Updated June 6, 2021 - 10:19 pm

More than 20 people were displaced after a fire tore through a central Las Vegas apartment building Sunday afternoon.

Crews responded to the Solaire Apartments, located at 1500 Karen Ave., around 3 p.m. Sunday, Clark County Fire Department Assistant Fire Chief Scott Carnahan said. The complex is near Sahara Avenue and Maryland Parkway.

About 55 fire personnel from the Clark County Fire Department, Las Vegas Fire Department and North Las Vegas Fire Department fought the blaze, which scorched four units in a 12-unit building, Clark County Fire Department Battalion Chief Kenny Holding said. The blaze was out in about 25 minutes.

Two people were treated for smoke inhalation, Holding said. One animal was killed. No firefighters were injured.

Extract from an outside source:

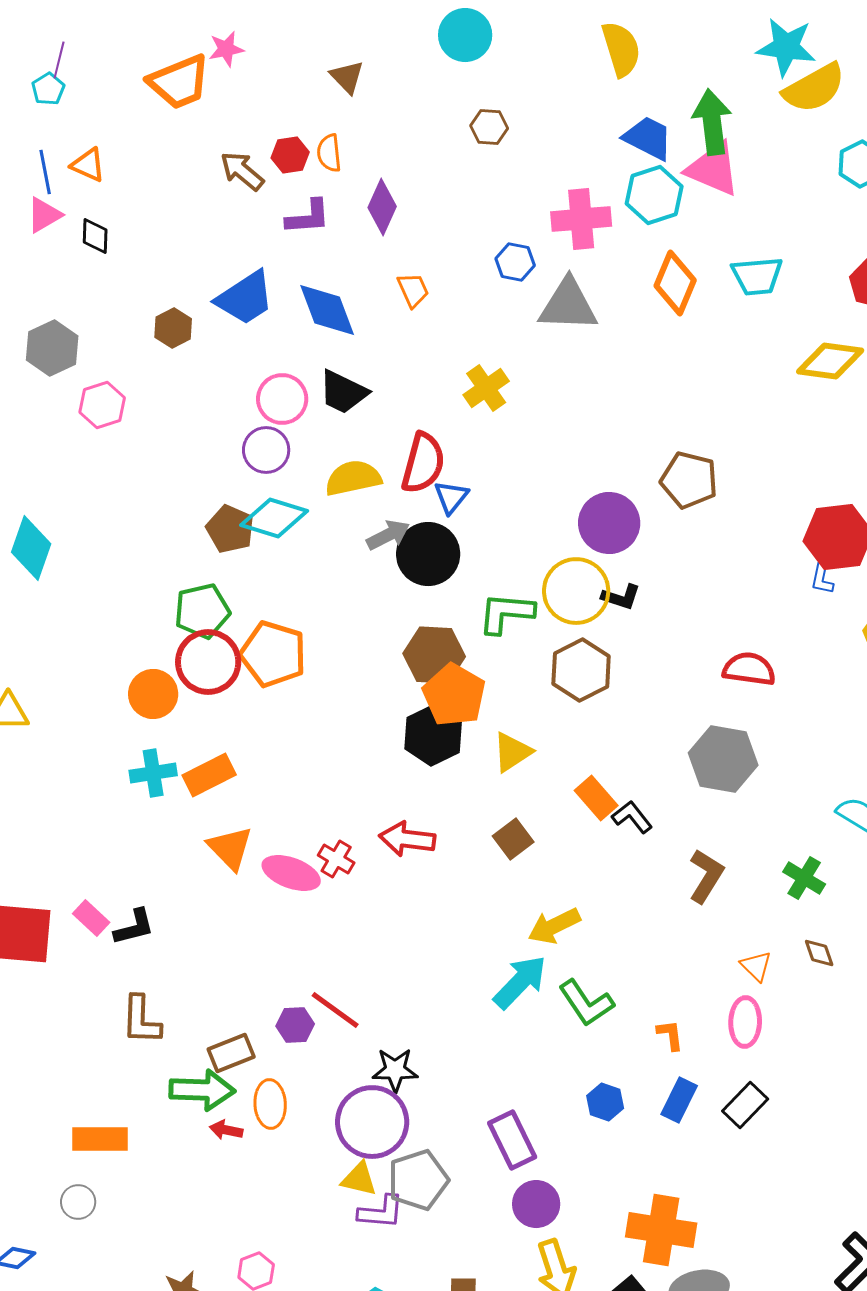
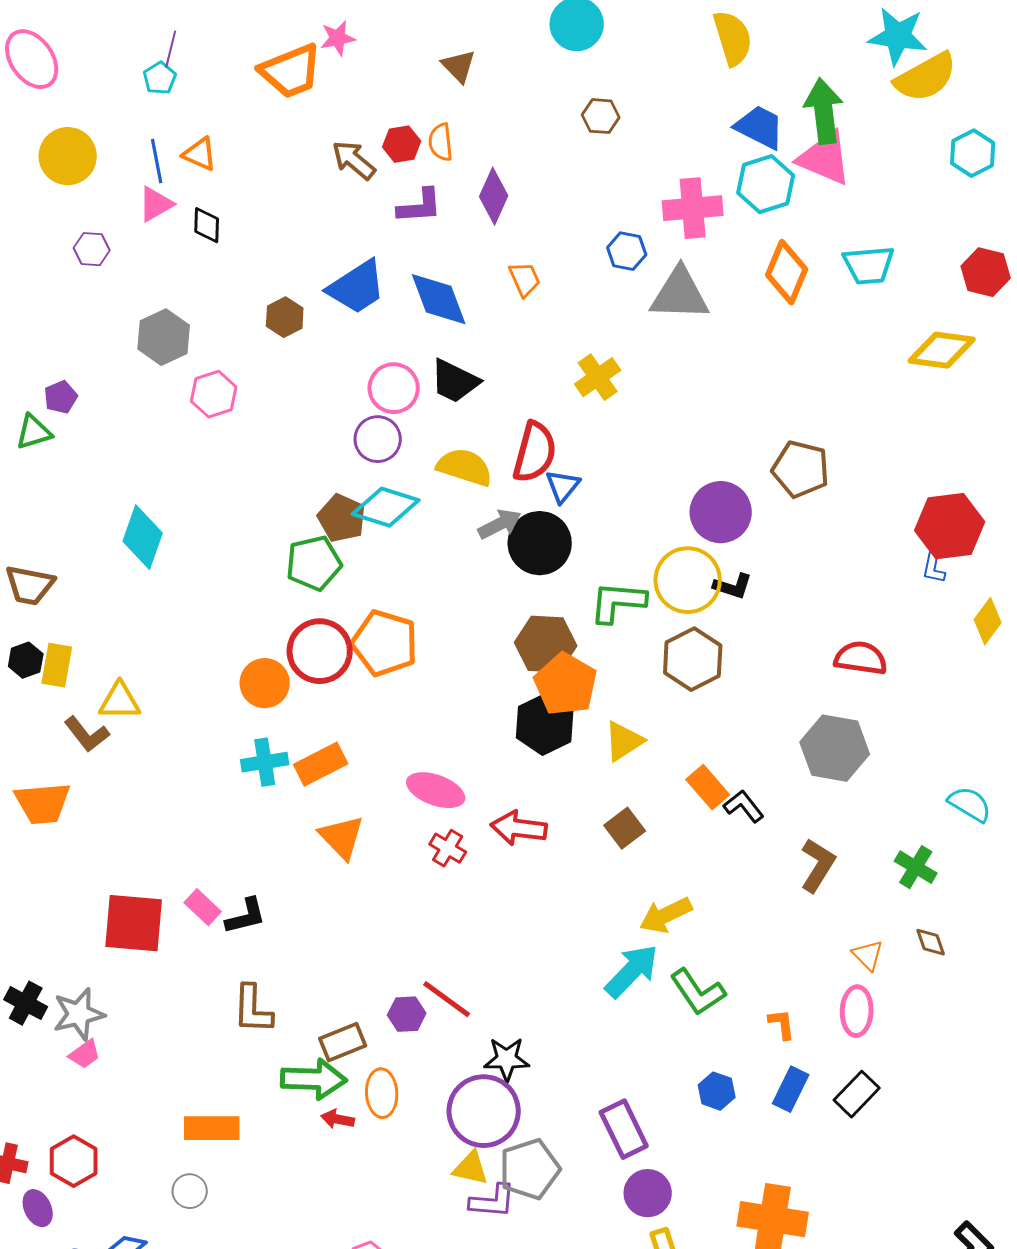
yellow semicircle: (353, 478) -> (465, 467), turned 30
green pentagon: (202, 611) -> (314, 563), moved
pink ellipse: (291, 873) -> (436, 790), moved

Officers from the Metropolitan Police Department shut down traffic in the area and evacuated part of the complex as fire crews worked to extinguish the blaze. Metro Lt. Brian Boxler said arson investigators are working the case, but the cause of the fire was unclear as of Sunday evening.

No other information was immediately available.

Between 2011 and 2018, the Clark County Fire Department responded to more than 50 fires at the Solaire Apartments, a focus of the Las Vegas Review-Journal’s “Valley of Fires” investigation in 2018, which found that fire safety in the valley’s urban core had been left behind, sometimes with deadly consequences.

Myriam Hernandez Estrada, 26, was killed in a fire at the complex in August 2018, her burned body found buried under debris. Updated figures on fire calls at the complex were not immediately available Sunday.

“This complex has a lot of buildings — it’s a really big complex and it’s a really old complex,” Holding said at the scene Sunday. “So yeah, the history, there’s been a couple fires here.”

Rico Avent, who has lived in the complex for 22 years, and Kim Gonzalez, who has lived in the complex for four years, both said Sunday that fires and crime are common in the neighborhood.

“They don’t police over here,” Avent said, adding that he was shot outside the complex this winter.

“They don’t value our lives,” Gonzalez added.

Gonzalez said she had left about 10 minutes before the fire started Sunday to purchase some new sheets for her bed. While shopping, she said her niece called her in tears and said the building next to hers was on fire.

“My neighbor’s dog was killed in the fire. She’s distraught,” she said. “A lot of people lost their homes today. It’s terrible.”

Cynthia De La Torre, a spokeswoman for the American Red Cross of Southern Nevada, said the agency is assisting the 16 adults and six children who were displaced.